What to work on
Every line with the string "Накладки" in it belongs in your answer, so copy them all from the data.
-------------------------
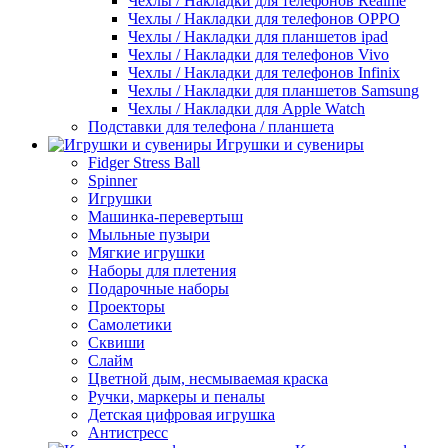
Чехлы / Накладки для телефонов Realme
Чехлы / Накладки для телефонов OPPO
Чехлы / Накладки для планшетов ipad
Чехлы / Накладки для телефонов Vivo
Чехлы / Накладки для телефонов Infinix
Чехлы / Накладки для планшетов Samsung
Чехлы / Накладки для Apple Watch
Подставки для телефона / планшета
Игрушки и сувениры
Fidger Stress Ball
Spinner
Игрушки
Машинка-перевертыш
Мыльные пузыри
Мягкие игрушки
Наборы для плетения
Подарочные наборы
Проекторы
Самолетики
Сквиши
Слайм
Цветной дым, несмываемая краска
Ручки, маркеры и пеналы
Детская цифровая игрушка
Антистресс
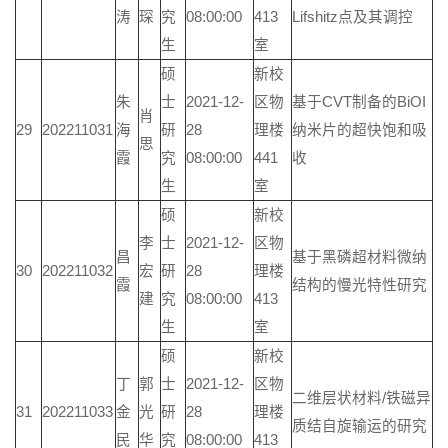
涛
琛
究
08:00:00
413
Lifshitz点及其调控
生
室
硕
新校
朱
士
2021-12-
区物
基于CVT制备的BiOI
肖
29
202211031
海
研
28
理楼
纳米片的超快饱和吸
思
霞
究
08:00:00
441
收
生
室
硕
新校
李
士
2021-12-
区物
昌
基于黑磷超材料微纳
30
202211032
宏
研
28
理楼
霞
结构的慢光特性研究
建
究
08:00:00
413
生
室
硕
新校
丁
郭
士
2021-12-
区物
二维层状材料/铁磁异
31
202211033
金
光
研
28
理楼
质结自旋输运的研究
民
华
究
08:00:00
413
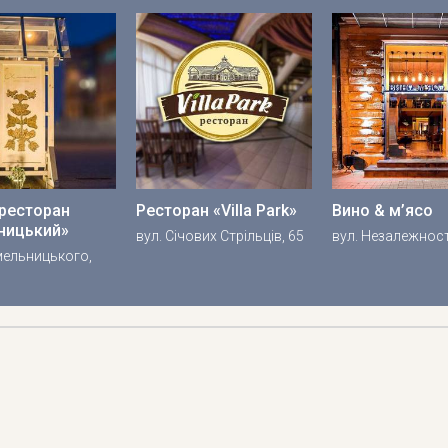
-ресторан
Ресторан «Villa Park»
Вино & м’ясо
ницький»
вул. Січових Стрільців, 65
вул. Незалежност
Хмельницького,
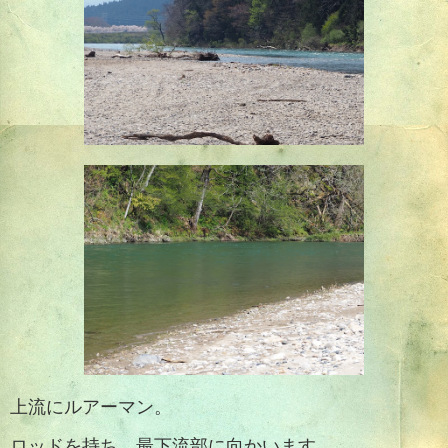
上流にルアーマン。
ロッドを持ち、最下流部に向かいます。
-------------------------
Result for this exercise
Чехлы / Накладки для телефонов Realme
Чехлы / Накладки для телефонов OPPO
Чехлы / Накладки для планшетов ipad
Чехлы / Накладки для телефонов Vivo
Чехлы / Накладки для телефонов Infinix
Чехлы / Накладки для планшетов Samsung
Чехлы / Накладки для Apple Watch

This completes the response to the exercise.